Some residents will, and have, immediately demand that the trucks be halted - but that may do more harm than good. With no agreement or permit, the trucks will indeed stop dumping. What also stops is testing protocols, and what little control the township currently has in the operations of the site.
Like it or not, there’s a big pile of dirt sitting south of Greenbank - and no amount of political finger-pointing will magically remove it. The only remaining recourses are to manage where this dirt will come from in the future, and to help calm the worries of those unfortunate residents who were made to live next to it.

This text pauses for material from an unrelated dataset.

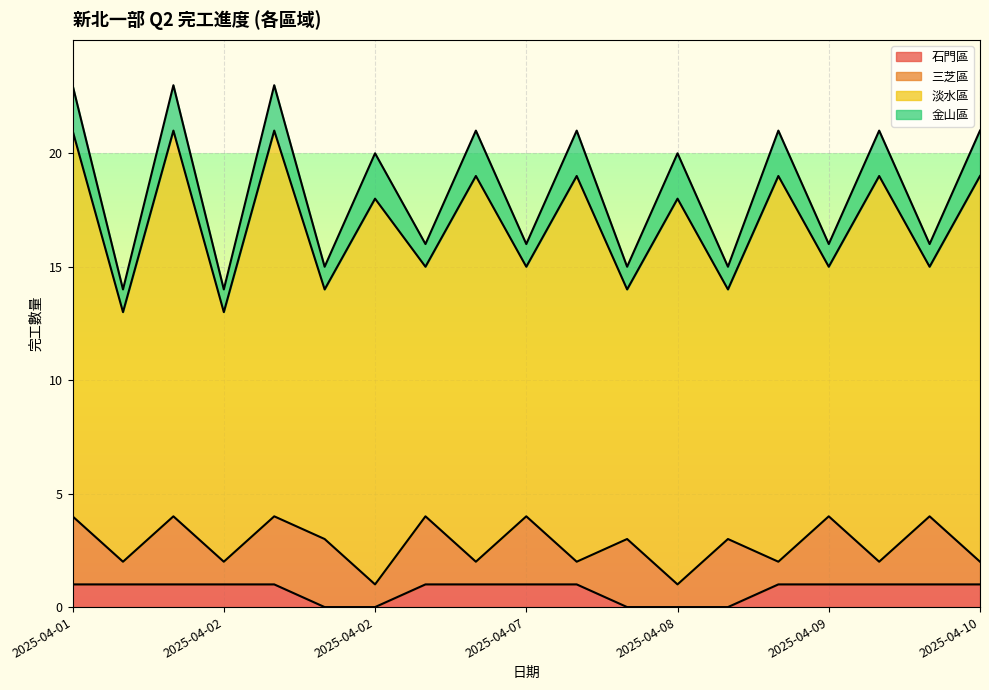

Which category has the highest value in the 三芝區 series?

2025-04-01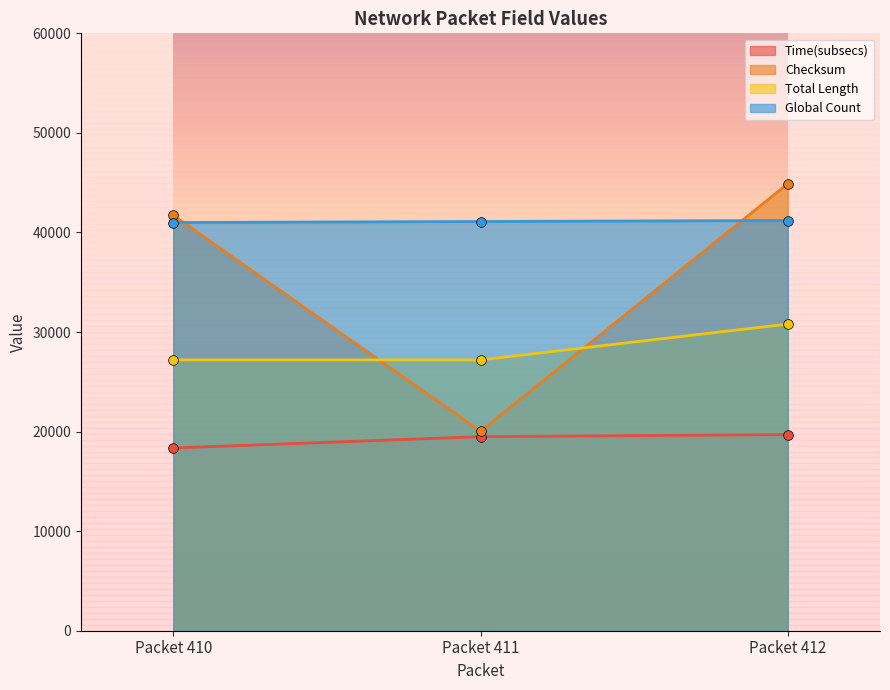

The Time(subsecs) series shows 18355 at Packet 410. True or false?

True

In the mean time, as the Ministries of Transportation, Environment, Natural Resources and Agriculture and Rural Affairs continue to play hot potato with the big ball of mud, all while sitting idling by as the lowest (and poorest) level of government is left to deal with this matter - the people of Greenbank, and anyone who drinks water in the Township of Scugog, would just like to be kept in the loop.
Private meetings behind locked doors, a lack of any accountability, and the disregard of any public comment only steers the frustrated public towards one common answer - something must smell fishy, or else these testing reports would be handed out like Pez.
Scugog is known for it’s lakes, forests, wildlife and beautiful countryside - the tourism and agricultural industries are the main economic drivers in this growing community. If a precedent isn’t set here and now, Scugog is in-line to become ‘Ontario’s Little Oil Sands’.
Council was elected to tame this beast - the sooner the better.